** WRITTEN TASKS **
• A. Can you reproduce the SMURFF centering notebook between "In this notebook" and "the mean first.", inclusive, swapping "matrices" for "arrays"?
• B. Could you carry on the SMURFF centering notebook from its last line?

** SOURCE **
# # # # #
Centering¶

In this notebook we look at why it is important to center your matrices before using them with SMURFF.

SMURFF provides a function similar to sklearn.preprocessing.scale with the difference that SMURFF also supports scaling of sparse matrices. This makes sense only when the matrix is scarce, i.e. when the zero-elements represent unknown values.

The Matrix Factorization methods are meant for modeling the variance in the data. Hence it makes sense to subtract the mean first.

[ ]:

import smurff

import logging
logging.basicConfig(level = logging.INFO)

ic50_train, ic50_test, ecfp = smurff.load_chembl()

ic50_train_centered, global_mean, _ = smurff.center_and_scale(ic50_train, "global", with_mean = True, with_std = False)
# # # # #
** PROVIDED DATA **

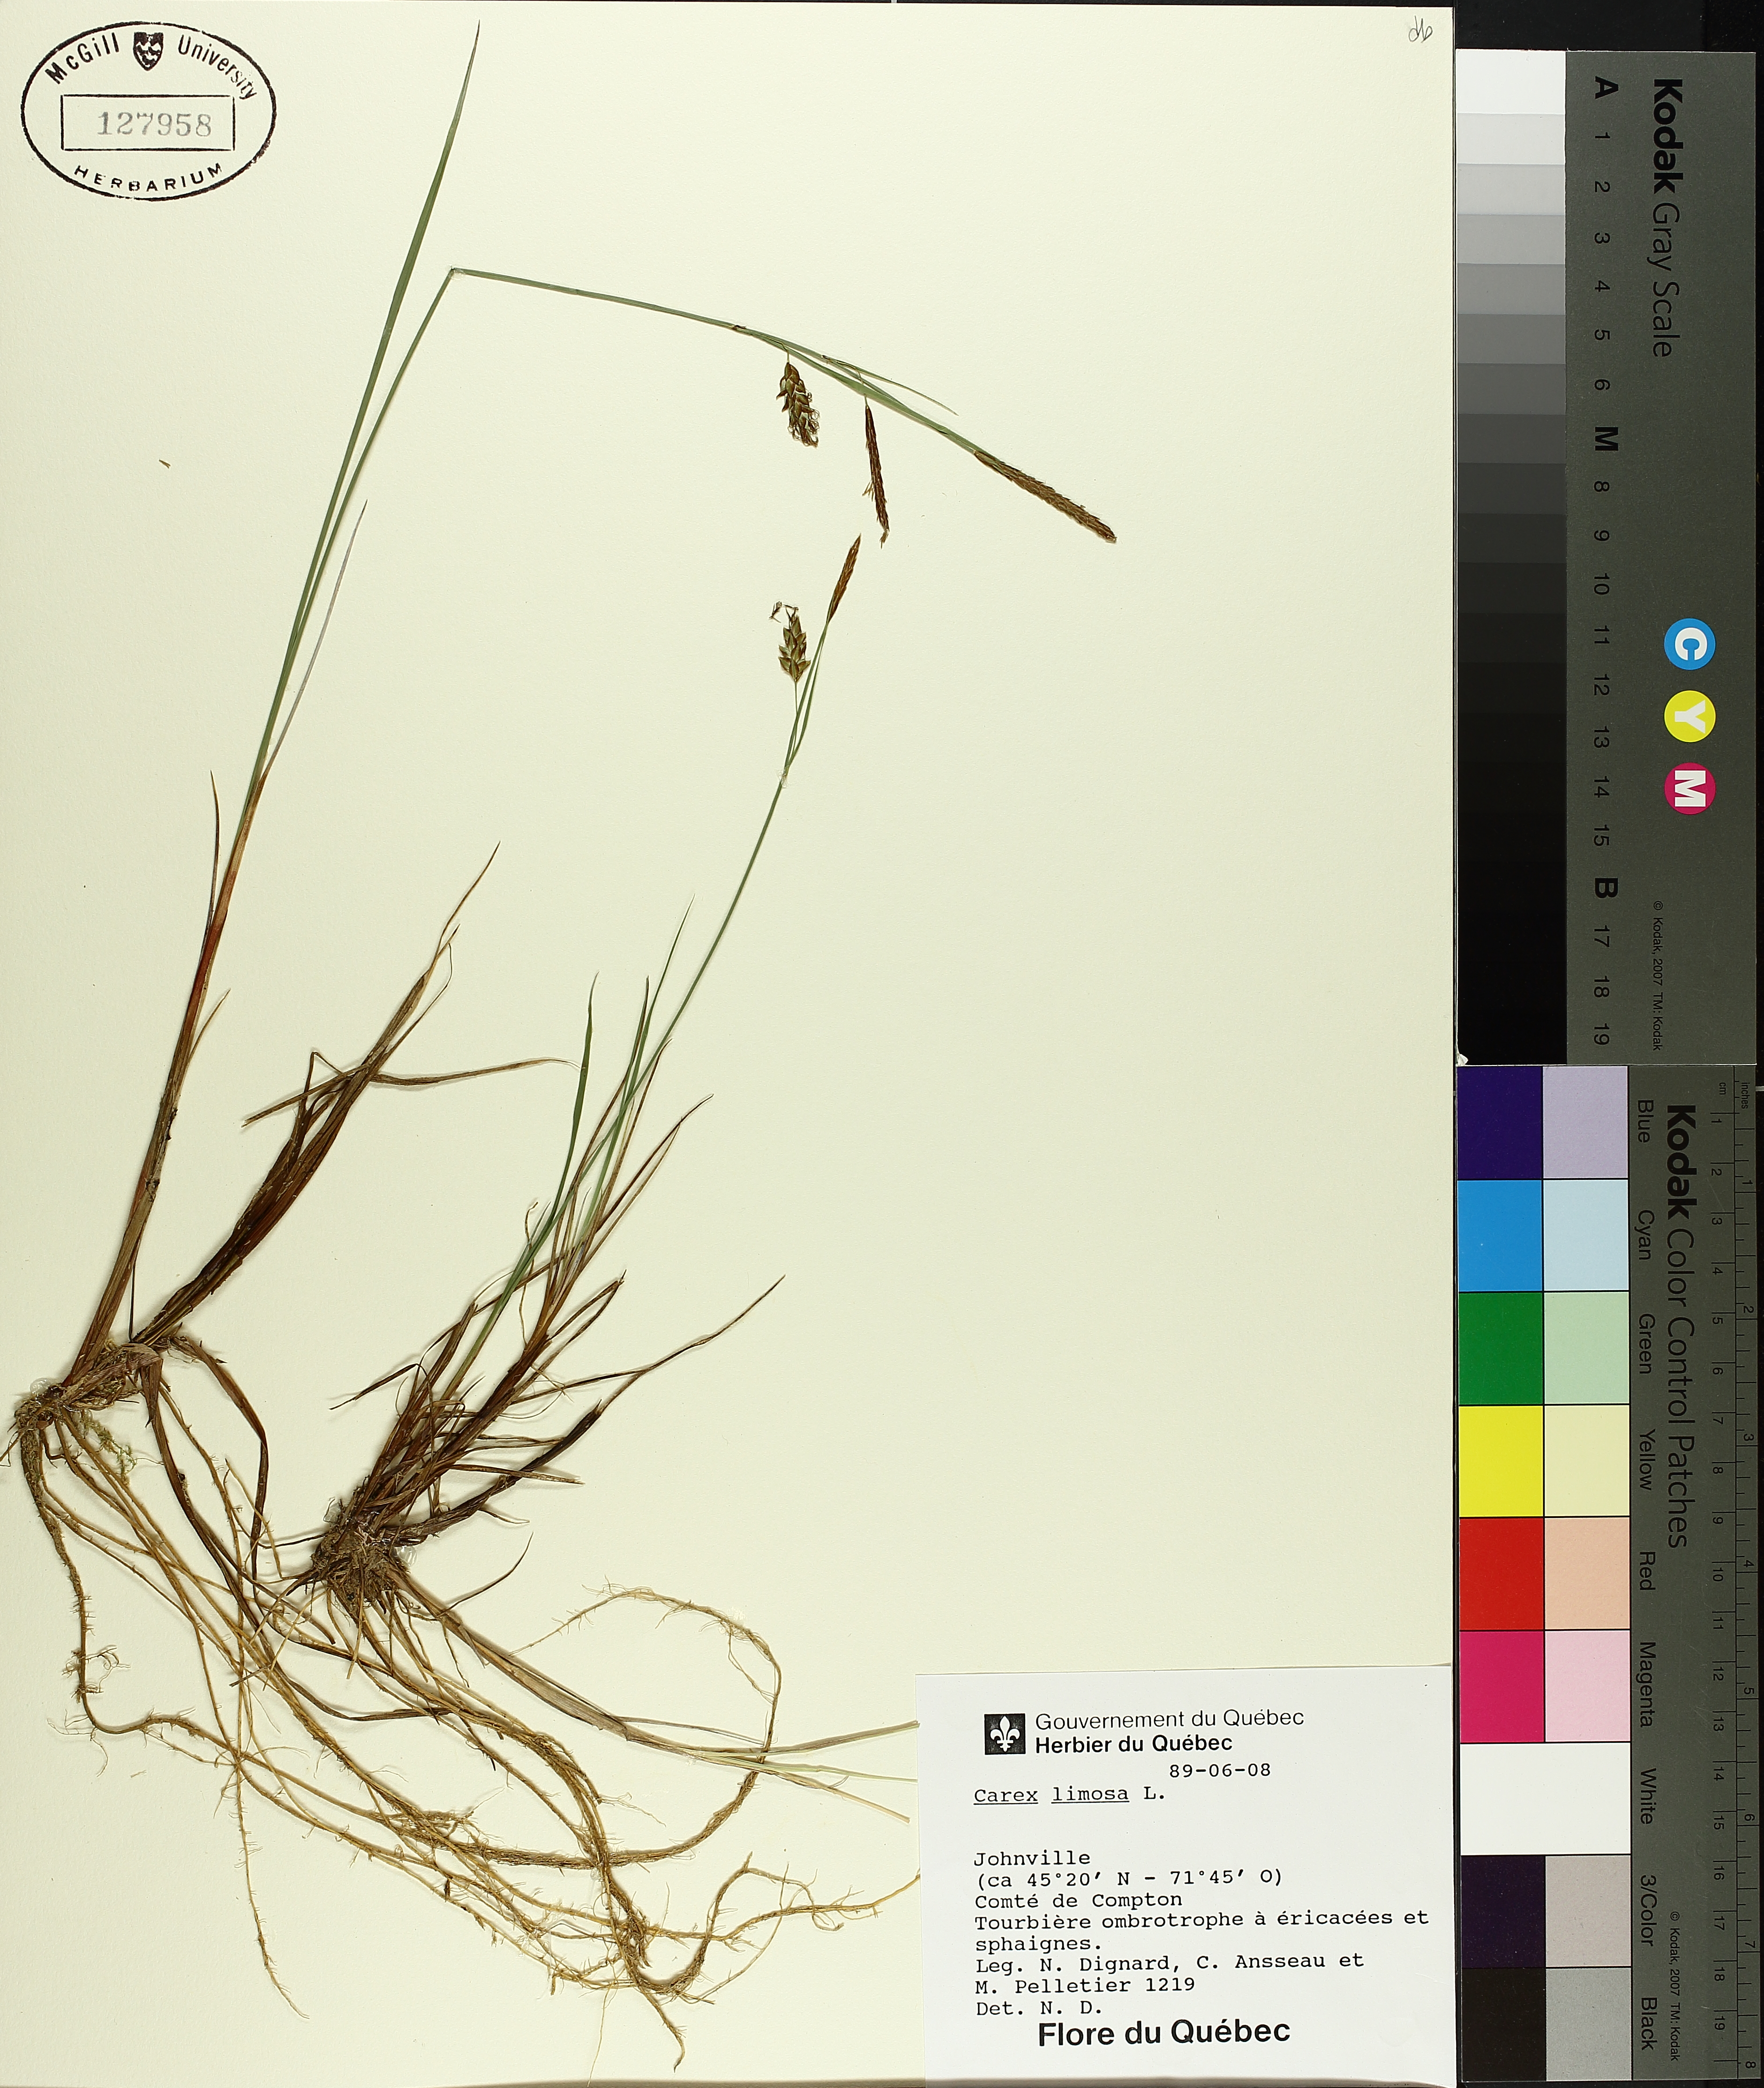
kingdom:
# # # # #
** OUTPUTS **
• A.
In this notebook we look at why it is important to center your arrays before using them with SMURFF.

SMURFF provides a function similar to sklearn.preprocessing.scale with the difference that SMURFF also supports scaling of sparse arrays. This makes sense only when the matrix is scarce, i.e. when the zero-elements represent unknown values.

The Matrix Factorization methods are meant for modeling the variance in the data. Hence it makes sense to subtract the mean first.

• B.
ic50_test_centered = ic50_test
ic50_test_centered.data -= global_mean # only touch non-zeros

When we now run a SMURFF train trainSession, we can see from the TrainSession information, that the data has been centered:

PythonSession {
  Data: {
    Type: ScarceMatrixData [with NAs]
    Component-wise mean: 3.86555e-16
    ...

[ ]:

trainSession = smurff.BPMFSession(
                       Ytrain     = ic50_train_centered,
                       Ytest      = ic50_test,
                       num_latent = 16,
                       burnin     = 40,
                       nsamples   = 200,
                       verbose    = 0,)

predictions = trainSession.run()
rmse = smurff.calc_rmse(predictions)
print(rmse)